**Source document**

Accurately gauging the public’s interest in the
case, Judge Williams moved the preliminary hearing from his relatively small
courtroom to the more accommodating courtroom of a district court judge. A
large crowd was anticipated. In their Monday morning issue, released before the
hearing began, the
World
accurately revealed what was in store for that
day.

“Indications that a throng will pack the courtroom
and overflow in the corridors were seen yesterday with continuous demands upon
officials for seats. Throughout the day, county and city officials were
besieged at their homes with telephone calls from hundreds of friends and
acquaintances desirous of getting in the courtroom. No official who has been
even remotely mentioned in connection with the Gorrell-Kennamer case escaped
the avalanche of calls.”

In spite of the city-wide excitement, Anderson and
King were cautioning Tulsans that there was likely to be no sensational testimony
or other developments during the hearing. It was a statement that showed
Anderson had finally decided to put forth only the minimum necessary to have
Kennamer held for trial.

“The public apparently does not understand the
significance of a preliminary hearing trial, which is meant only to present
sufficient evidence and testimony to justify the holding of the defendant for
jury trial,” King explained to both
World
and
Tribune
readers. But
nobody was listening, and King’s own relatives in Tulsa reported they were
flooded with telephone inquiries from those hoping to get seats via their
connection with the attorney general.

In addition to the four regular bailiffs, six
deputies were called in that morning to “herd the human horde.” Despite the nine
o’clock starting time, a large mob was already present when the courthouse opened
at 6:45 that morning. Forty-five minutes later, the normally spacious Division
Two courtroom on the second floor was packed with hundreds of seated and
standing spectators. Several hundred more who were too late to get inside massed
together in the second-floor corridors, flowed down a wide stairwell with two
wings, and spilled out all over the first-floor lobby, in a line that kept on
going out the front door. Outside, more people gathered around the large
granite steps and along the sidewalk. Anyone with regular business at the
courthouse that morning discovered it was impossible to park a car within a reasonable
distance.

**Provided data**

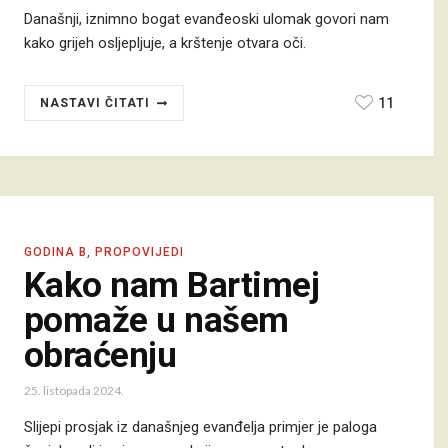
Današnji, iznimno bogat evanđeoski ulomak govori nam
kako grijeh osljepljuje, a krštenje otvara oči.
11
NASTAVI ČITATI
GODINA B
,
PROPOVIJEDI
Kako nam Bartimej
pomaže u našem
obraćenju
25. listopada 2024.
Slijepi prosjak iz današnjeg evanđelja primjer je paloga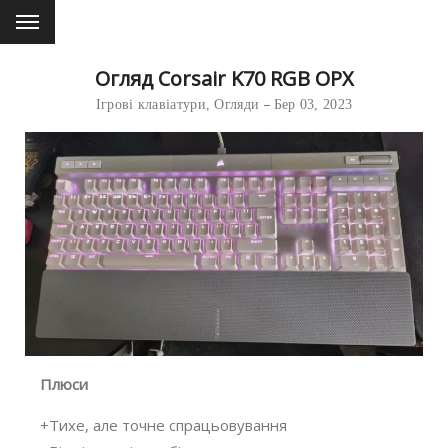
Огляд Corsair K70 RGB OPX
Ігрові клавіатури
,
Огляди
Бер 03, 2023
Плюси
+Тихе, але точне спрацьовування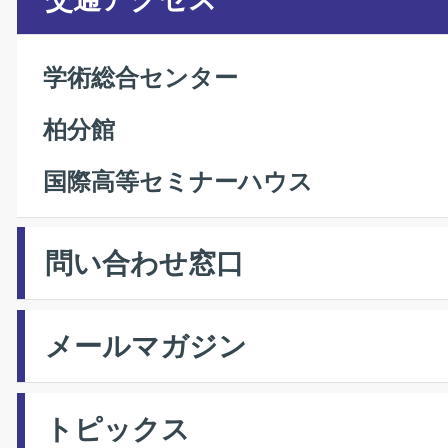
学術総合センター
柏分館
国際高等セミナーハウス
問い合わせ窓口
メールマガジン
トピックス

**Tasks to carry out**
**a.** In the passage about the Kennamer preliminary hearing, how many deputies were called in that morning to assist the regular bailiffs?
**b.** List each place where the passage about the Kennamer preliminary hearing says the crowd gathered on the morning of the hearing.
**c.** Continue the passage about the crowd at the Kennamer preliminary hearing from the point where it stops.

**Exercise responses**
**a.** Six deputies were called in to assist the four regular bailiffs.

**b.**
- The Division Two courtroom on the second floor
- The second-floor corridors
- The wide stairwell with two wings
- The first-floor lobby, with a line going out the front door
- Around the large granite steps outside
- Along the sidewalk

**c.**
Photographs taken from the second-floor landing
that day reveal folks of all ages, races, and levels of society. The pressure
of this crowd to get inside became so great that the courtroom had to be locked
one hour before the hearing started. The eight-foot, wooden, double doors
banged and creaked and moaned under the stress of the excited mob.

For the two deputies tasked with escorting
Kennamer to court, the only way down from the third floor was the elevator.
When the doors opened, the hallways leading to the hearing were so clogged with
the morbidly curious that Kennamer had to be rerouted and brought in through
the judge’s chamber. When he emerged into the room, reporters were careful to
note the time, 9:07 a.m., and the dark blue-grey suit with grey tie he wore.
His face was solemn and serious, and he kept his gaze from the crowd.

“As he calmly walked to a chair at the defense
table, the murmur of voices from the spectators developed into a crescendo of
tongue wagging,” senior
World
journalist Walter Biscup noted. He shared
the jury box with nearly twenty other local, state, and national reporters. No
photographers or cameras were allowed, and the visually dynamic scene had to be
painted with words. “Kennamer sat upright and had his arms crossed against his
chest. His face was expressionless. During the two weeks that he was held in
the county jail, the prisoner’s complexion has assumed the ‘prison pallor.’”

In addition to the hundreds of curious spectators
observing his every move, Kennamer was scrutinized by the careful gaze of Dr.
Felix Adams, who was tasked with discerning any signs of abnormality.